According to the view which was put forward in the first instance by Schleiden, and accepted by Schwann, the connection between the three co-existent cell-constituents was long thought to be of this nature: that the nucleolus was the first to show itself in the development of tissues, by separating out of a formative fluid (blastema, cyto-blastema), that it quickly attained a certain size, that then fine granules were precipitated out of the blastema and settled around it, and that about these there condensed a membrane. In this way a nucleus was formed about which new matter gradually gathered, and in due time produced a little membrane. This theory of the formation of the cell is designated the theory of free cell formation—a theory which has been now almost entirely abandoned.

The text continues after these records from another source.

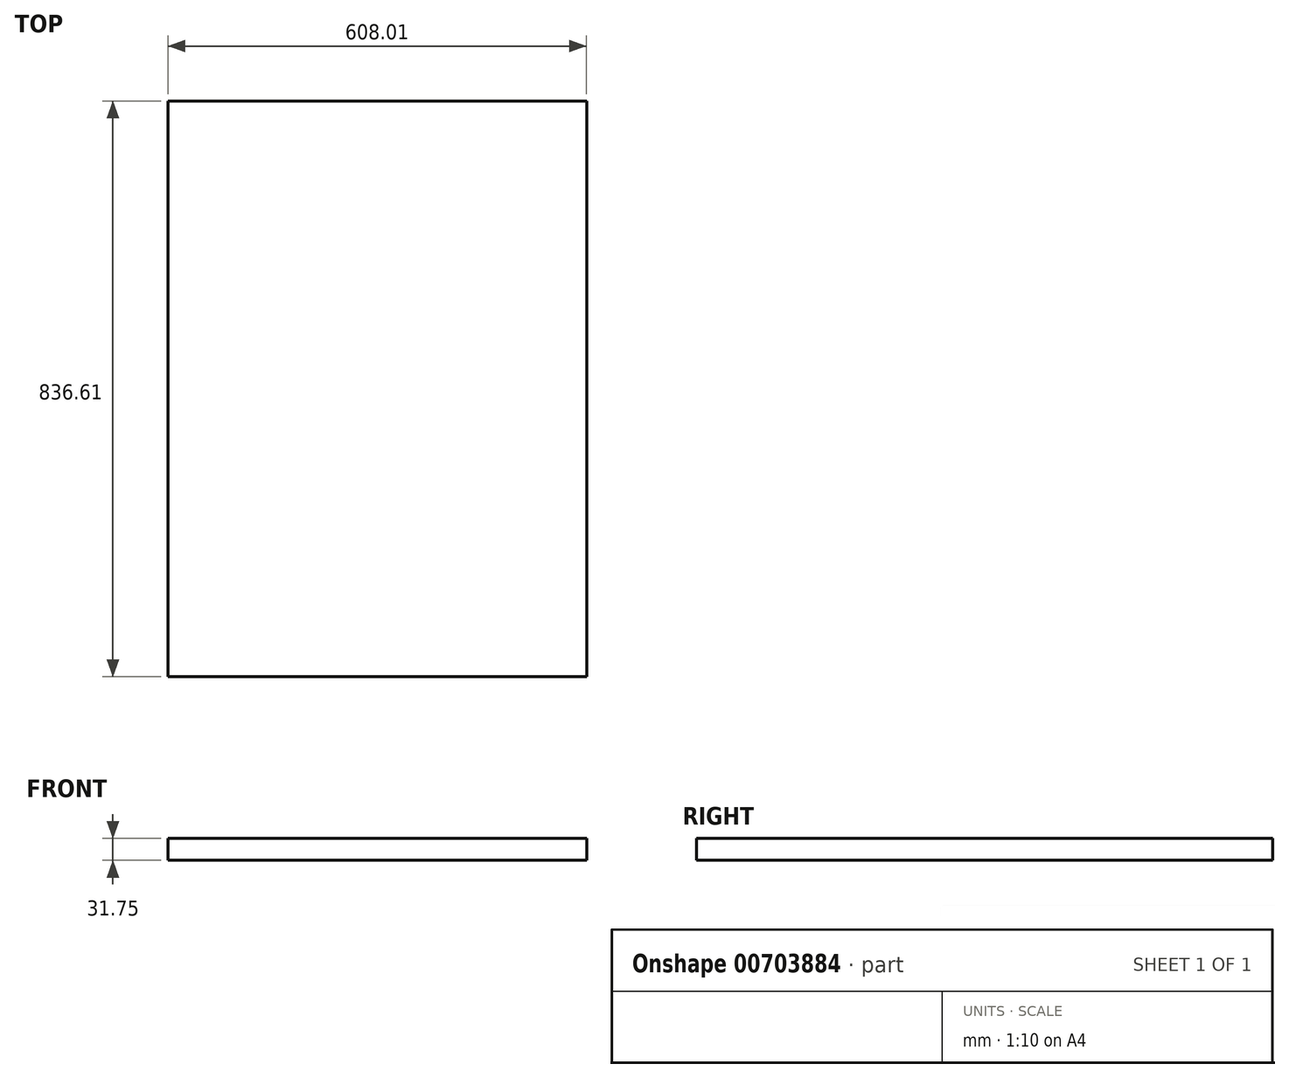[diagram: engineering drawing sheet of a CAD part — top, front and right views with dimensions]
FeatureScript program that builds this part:
annotation { "Feature Type Name" : "Feature", "Feature Type Description" : "" }
export const myFeature = defineFeature(function(context is Context, id is Id, definition is map)
    precondition{}
    {
        {
            var Q0;
            Q0=qCreatedBy(makeId("Front.planeOp"),FACE);
            var sketch = newSketch(context, id + "F0", { "sketchPlane" : qUnion([Q0])});
            skLineSegment(sketch, "E0.bottom", {"start": v(0, 0) * mm, "end": v(608.01, 0) * mm});
            skLineSegment(sketch, "E0.top", {"start": v(0, -31.75) * mm, "end": v(608.01, -31.75) * mm});
            skLineSegment(sketch, "E0.left", {"start": v(0, 0) * mm, "end": v(0, -31.75) * mm});
            skLineSegment(sketch, "E0.right", {"start": v(608.01, 0) * mm, "end": v(608.01, -31.75) * mm});
            skSolve(sketch);
        }
        {
            var Q0;
            Q0=qSketchRegion(id+"F0",true);
            extrude(context, id + "F1", {"entities" : qUnion([Q0]), "depth" : 836.6 * mm, "offsetDistance" : 25.4 * mm});
        }
    });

It is highly probable that the nucleus plays an extremely important part within the cell—a part less connected with the function and specific office of the cell, than with its maintenance and multiplication as a living part. The specific (animal) function is most distinctly manifested in muscles, nerves, and gland cells, the peculiar actions of which—contraction, sensation, and secretion—appear to be connected in no direct manner with the nuclei. But the permanency of the cell as an element seems to depend on nucleus, for all cells which lose their nuclei quickly die, and break up, and disappear.